The cast of characters includes Hitler and Goering, Gertrude Stein and Marc Chagall--not to mention works by artists from Leonardo da Vinci to Pablo Picasso. And the story told in this superbly researched and suspenseful book is that of the Third Reich's war on European culture and the Allies' desperate effort to preserve it.

From the Nazi purges of "Degenerate Art" and Goering's shopping sprees in occupied Paris to the perilous journey of the Mona Lisa from Paris and the painstaking reclamation of the priceless treasures of liberated Italy, The Rape of Europa is a sweeping narrative of greed, philistinism, and heroism that combines superlative scholarship with a compelling drama.
Amazon.com Review
Every few months you'll read a newspaper story of the discovery of some long-lost art treasure hidden away in a German basement or a Russian attic: a Cranach, a Holbein, even, not long ago, a da Vinci.

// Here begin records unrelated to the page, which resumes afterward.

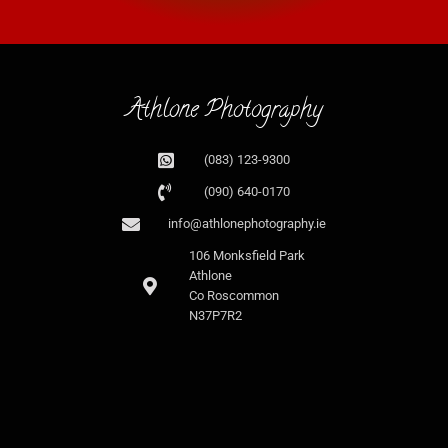
Athlone Photography
(083) 123-9300
(090) 640-0170
info@athlonephotography.ie
106 Monksfield Park
Athlone
Co Roscommon
N37P7R2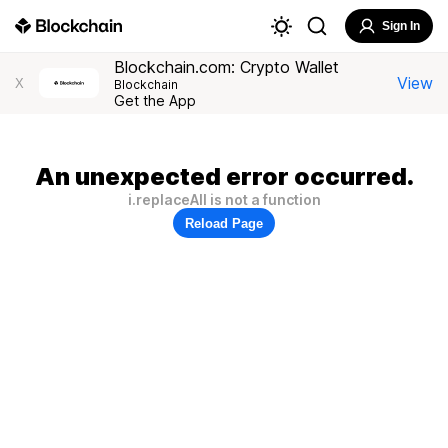
Sign In
Blockchain.com: Crypto Wallet
View
X
Blockchain
Get the App
An unexpected error occurred.
i.replaceAll is not a function
Reload Page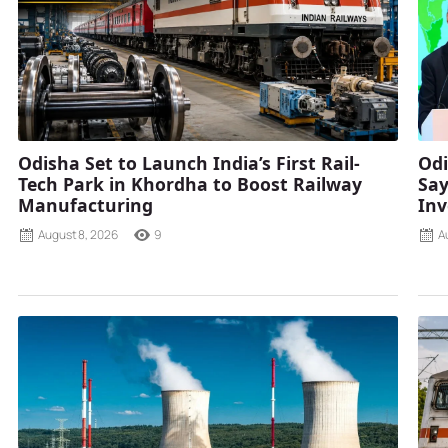
Odisha Set to Launch India’s First Rail-
Odi
Tech Park in Khordha to Boost Railway
Say
Manufacturing
Inv
August 8, 2026
9
A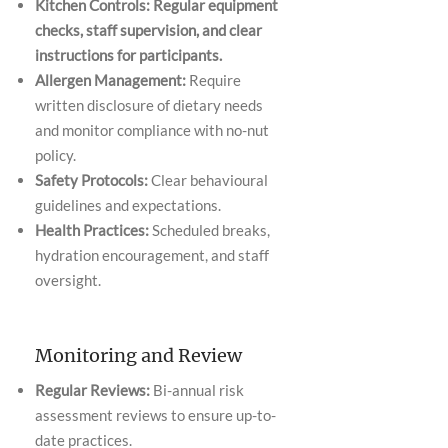
Kitchen Controls: Regular equipment
checks, staff supervision, and clear
instructions for participants.
Allergen Management:
Require
written disclosure of dietary needs
and monitor compliance with no-nut
policy.
Safety Protocols:
Clear behavioural
guidelines and expectations.
Health Practices:
Scheduled breaks,
hydration encouragement, and staff
oversight.
Monitoring and Review
Regular Reviews:
Bi-annual risk
assessment reviews to ensure up-to-
date practices.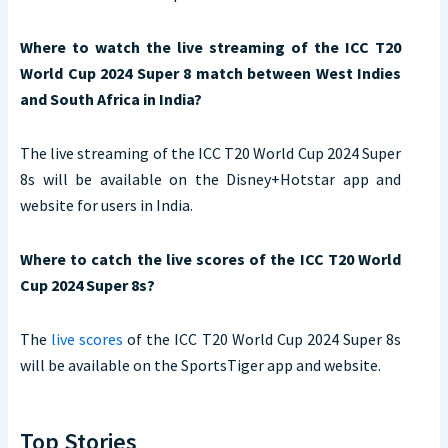
Where to watch the live streaming of the ICC T20
World Cup 2024 Super 8 match between West Indies
and South Africa in India?
The live streaming of the ICC T20 World Cup 2024 Super
8s will be available on the Disney+Hotstar app and
website for users in India.
Where to catch the live scores of the ICC T20 World
Cup 2024 Super 8s?
The
live scores
of the ICC T20 World Cup 2024 Super 8s
will be available on the SportsTiger app and website.
Top Stories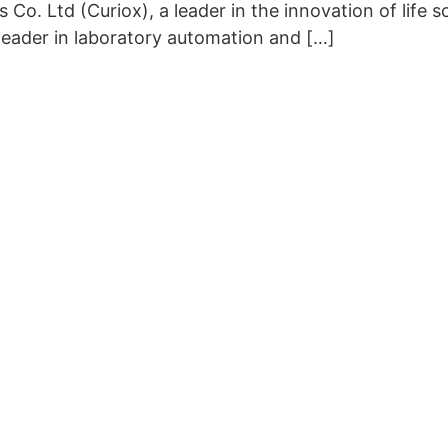
. Ltd (Curiox), a leader in the innovation of life s
leader in laboratory automation and […]
Copyright © 2026 Curiox Biosystems. All rights reserved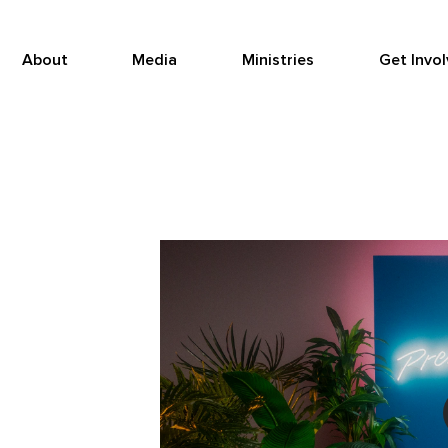
About
Media
Ministries
Get Invo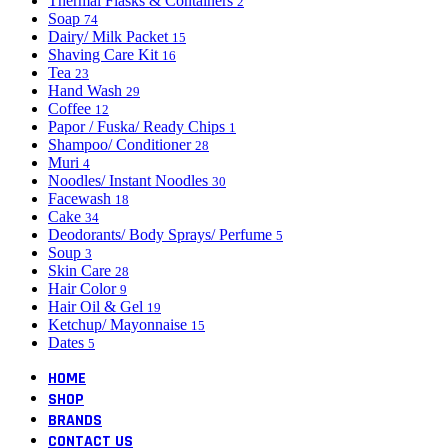
Thermal Flasks & Containers
2
Soap
74
Dairy/ Milk Packet
15
Shaving Care Kit
16
Tea
23
Hand Wash
29
Coffee
12
Papor / Fuska/ Ready Chips
1
Shampoo/ Conditioner
28
Muri
4
Noodles/ Instant Noodles
30
Facewash
18
Cake
34
Deodorants/ Body Sprays/ Perfume
5
Soup
3
Skin Care
28
Hair Color
9
Hair Oil & Gel
19
Ketchup/ Mayonnaise
15
Dates
5
HOME
SHOP
BRANDS
CONTACT US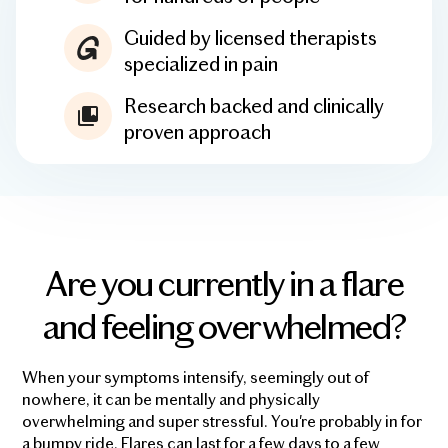
Guided by licensed therapists
specialized in pain
Research backed and clinically
proven approach
Are you currently in a flare
and feeling overwhelmed?
When your symptoms intensify, seemingly out of
nowhere, it can be mentally and physically
overwhelming and super stressful. You're probably in for
a bumpy ride. Flares can last for a few days to a few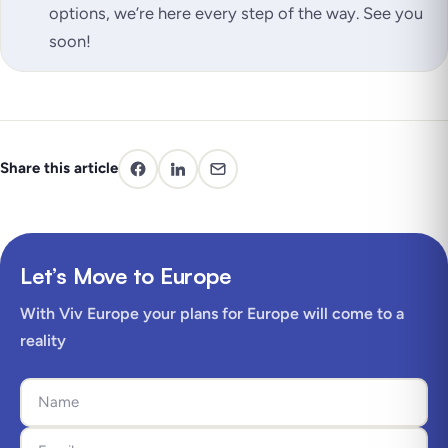
options, we’re here every step of the way. See you
soon!
Share this article
Let’s Move to Europe
With Viv Europe your plans for Europe will come to a
reality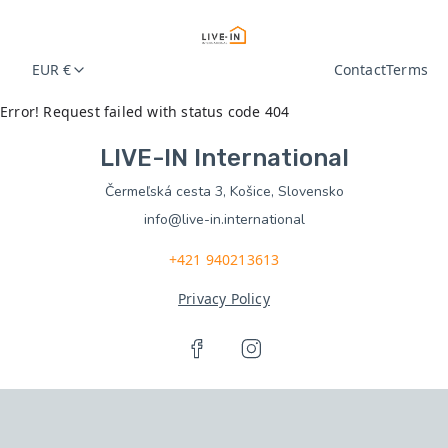
EUR €
Contact
Terms
Error! Request failed with status code 404
LIVE-IN International
Čermeľská cesta 3, Košice, Slovensko
info@live-in.international
+421 940213613
Privacy Policy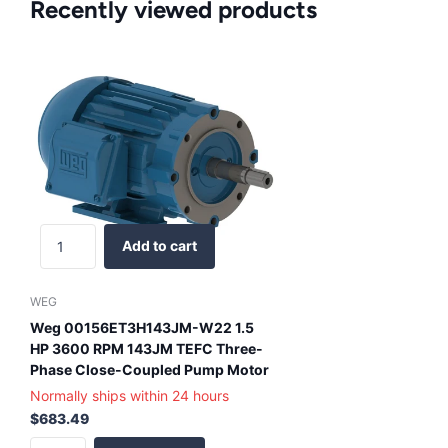
Recently viewed products
Add to cart
WEG
Weg 00156ET3H143JM-W22 1.5
HP 3600 RPM 143JM TEFC Three-
Phase Close-Coupled Pump Motor
Normally ships within 24 hours
$683.49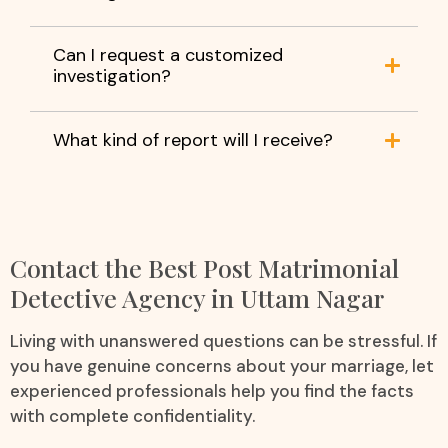
Can I request a customized
investigation?
What kind of report will I receive?
Contact the Best Post Matrimonial
Detective Agency in Uttam Nagar
Living with unanswered questions can be stressful. If
you have genuine concerns about your marriage, let
experienced professionals help you find the facts
with complete confidentiality.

Such treasures ended up far from the museums and churches in which they once hung, taken as war loot by Allied and Axis soldiers alike. Thousands of important pieces have never been recovered. Lynn Nicholas offers an astonishingly good account of the wholesale ravaging of European art during World War II, of how teams of international experts have worked to recover lost masterpieces in the war's aftermath and of how governments "are still negotiating the restitution of objects held by their respective nations."